*Problems:*
(1) Print the part of the letter about Irish banking that opens with the words containing "I note from" and closes with "in the Irish banking sector.".
(2) Answer these questions using the letter about Irish banking:
(a) To whom is the letter addressed, and what position does she hold?
(b) According to the letter, which two kinds of customers did the UK's Competition and Markets Authority find banks had failed?
(c) What is the Competition and Markets Authority launching as a result?
(3) Pick up the letter about Irish banking at the point where it stops, and keep writing it.

*Extracted text:*
Original letter from Michael McGrath:


Ms Isolde Goggin, Chair of Competition and Consumer Protection Commission
Re: Banking sector in Ireland.
Dear Isolde,
In the first instance I would like to congratulate you and your colleagues on the establishment of the Competition and Consumer Protection Commission and wish you well in the important work you are undertaking. I am writing to you to raise my concerns regarding the state of the banking sector in Ireland and the nature of competition between banks.
I note from your mission statement that the Competition and Consumer Protection Commission is charged with “Investigating and challenging practices that are damaging to consumers and/or the wider economy,” and “Bringing anti-competitive behaviour and practices that are harmful to consumers to an end, where necessary via court actions.” In this context I believe there is a significant role for the Commission in addressing widespread concerns which currently exist regarding competition in the Irish banking sector.
In the UK the Competition and Markets Authority (CMA) has recently concluded that banks in that country have failed to meet the needs of retail and SME customers such as making it easier to switch banks or providing clear information on fees. As a consequence the CMA is launching a full scale investigation in to the banking sector in the UK. I believe that competition issues are even more acute in respect of the Irish banking sector.

*Data:*
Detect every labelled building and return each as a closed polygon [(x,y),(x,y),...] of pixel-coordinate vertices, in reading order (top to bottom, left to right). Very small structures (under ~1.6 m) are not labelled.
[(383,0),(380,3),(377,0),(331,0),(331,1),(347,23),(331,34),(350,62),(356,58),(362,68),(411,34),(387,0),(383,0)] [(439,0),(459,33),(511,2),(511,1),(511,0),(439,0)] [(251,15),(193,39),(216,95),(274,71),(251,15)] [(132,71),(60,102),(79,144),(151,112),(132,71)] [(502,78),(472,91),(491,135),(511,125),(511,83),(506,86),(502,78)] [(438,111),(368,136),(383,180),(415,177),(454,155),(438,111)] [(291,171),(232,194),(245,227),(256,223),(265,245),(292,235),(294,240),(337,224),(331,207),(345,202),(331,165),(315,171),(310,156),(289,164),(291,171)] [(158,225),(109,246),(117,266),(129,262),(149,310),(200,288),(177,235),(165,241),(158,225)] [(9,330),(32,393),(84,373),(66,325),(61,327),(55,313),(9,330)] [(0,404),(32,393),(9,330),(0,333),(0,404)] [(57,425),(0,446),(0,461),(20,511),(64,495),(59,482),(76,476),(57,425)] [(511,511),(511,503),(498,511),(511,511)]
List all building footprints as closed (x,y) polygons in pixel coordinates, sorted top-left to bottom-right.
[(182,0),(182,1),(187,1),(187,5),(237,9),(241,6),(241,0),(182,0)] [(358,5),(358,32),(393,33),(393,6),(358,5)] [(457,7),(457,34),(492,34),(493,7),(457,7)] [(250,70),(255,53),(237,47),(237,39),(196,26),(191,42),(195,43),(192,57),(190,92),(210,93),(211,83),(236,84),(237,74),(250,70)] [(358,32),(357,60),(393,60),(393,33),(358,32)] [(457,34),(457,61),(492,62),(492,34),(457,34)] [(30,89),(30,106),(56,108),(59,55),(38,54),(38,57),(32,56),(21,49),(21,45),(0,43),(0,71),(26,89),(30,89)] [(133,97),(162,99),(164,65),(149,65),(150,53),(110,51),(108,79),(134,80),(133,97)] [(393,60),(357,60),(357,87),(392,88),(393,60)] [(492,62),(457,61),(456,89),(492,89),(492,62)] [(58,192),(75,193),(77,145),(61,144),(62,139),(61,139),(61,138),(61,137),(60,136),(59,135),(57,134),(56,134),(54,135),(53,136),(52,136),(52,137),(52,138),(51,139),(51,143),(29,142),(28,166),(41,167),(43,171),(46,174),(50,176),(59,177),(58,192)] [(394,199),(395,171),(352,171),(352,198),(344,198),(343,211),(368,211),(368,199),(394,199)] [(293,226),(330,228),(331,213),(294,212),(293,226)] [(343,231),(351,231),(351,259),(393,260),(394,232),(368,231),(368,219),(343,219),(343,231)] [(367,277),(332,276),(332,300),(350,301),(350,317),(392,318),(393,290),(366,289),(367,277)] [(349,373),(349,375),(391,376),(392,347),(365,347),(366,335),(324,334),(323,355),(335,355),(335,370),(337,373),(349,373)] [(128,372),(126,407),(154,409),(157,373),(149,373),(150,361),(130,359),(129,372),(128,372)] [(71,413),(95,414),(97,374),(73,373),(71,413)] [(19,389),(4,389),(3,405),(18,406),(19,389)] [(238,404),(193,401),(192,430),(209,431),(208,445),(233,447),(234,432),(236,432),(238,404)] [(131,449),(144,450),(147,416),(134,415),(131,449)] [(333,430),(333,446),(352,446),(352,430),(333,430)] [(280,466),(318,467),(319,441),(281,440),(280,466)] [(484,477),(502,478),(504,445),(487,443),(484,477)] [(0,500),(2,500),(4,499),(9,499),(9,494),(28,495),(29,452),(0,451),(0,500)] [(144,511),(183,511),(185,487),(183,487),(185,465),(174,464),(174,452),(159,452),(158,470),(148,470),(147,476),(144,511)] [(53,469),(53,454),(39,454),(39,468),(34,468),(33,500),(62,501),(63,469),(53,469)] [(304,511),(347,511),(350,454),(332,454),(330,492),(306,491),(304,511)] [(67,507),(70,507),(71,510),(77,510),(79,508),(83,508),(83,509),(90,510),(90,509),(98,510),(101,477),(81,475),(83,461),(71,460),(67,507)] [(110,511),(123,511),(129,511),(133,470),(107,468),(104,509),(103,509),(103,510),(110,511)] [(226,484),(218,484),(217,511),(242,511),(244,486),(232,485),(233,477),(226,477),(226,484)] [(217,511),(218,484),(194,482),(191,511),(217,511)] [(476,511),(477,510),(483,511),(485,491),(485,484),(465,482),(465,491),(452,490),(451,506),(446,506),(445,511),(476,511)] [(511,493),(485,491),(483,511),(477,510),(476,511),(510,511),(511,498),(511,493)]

*Answers per task:*
(1)
I note from your mission statement that the Competition and Consumer Protection Commission is charged with “Investigating and challenging practices that are damaging to consumers and/or the wider economy,” and “Bringing anti-competitive behaviour and practices that are harmful to consumers to an end, where necessary via court actions.” In this context I believe there is a significant role for the Commission in addressing widespread concerns which currently exist regarding competition in the Irish banking sector.

(2)
(a) Ms Isolde Goggin, Chair of the Competition and Consumer Protection Commission.
(b) Retail and SME customers.
(c) A full-scale investigation into the banking sector in the UK.

(3)
As we are all aware there has been a significant reduction in the number of banks operating in the country As a result of the loss of competition, the two pillar banks now command approximately 70% of the current account market. Lack of competition can lead to unhealthy behaviour, most obviously in terms of pricing.
An example of the lack of competition in the market place can been in respect of home loans. The standard variable rate charged by mortgage lenders has converged at around 4.5%, well above the cost of funds incurred by the banks. The interest rate charged to new customers in Ireland is almost 2% above the average rate across European countries. In addition the market for switching mortgage is almost non-existent. New products are extremely rate within the market for home loans and innovations such as allowing people to retain their tracker mortgage when they move home have had very limited take up due to the highly restrictive conditions which apply.
As well as the difficulties encountered by personal customer, SMEs have also raised concerns about how they are treated by banks. In particular the view has been expressed to me that there is a lack of transparency around how credit decisions are taken and the manner in which fees are set. While the Credit Review Office plays an important role it is not in itself a substitute for tackling fundamental difficulties which exist in the sector.
Now that the ECB stress tests have been completed there is an opportunity for the banking sector in Ireland to enter a new phase. It is my belief that there is a need for a full examination of how the sector operates with clear recommendations for remedial action where needed. The Competition Authority report “Competition in the (non-investment) banking sector in Ireland” published in September 2005 was a very important piece of work and indeed noted that “that competition between banks for core banking services was actually limited and largely superficial.” While we operate in a much changed banking environment since then it is clear that competition has diminished further.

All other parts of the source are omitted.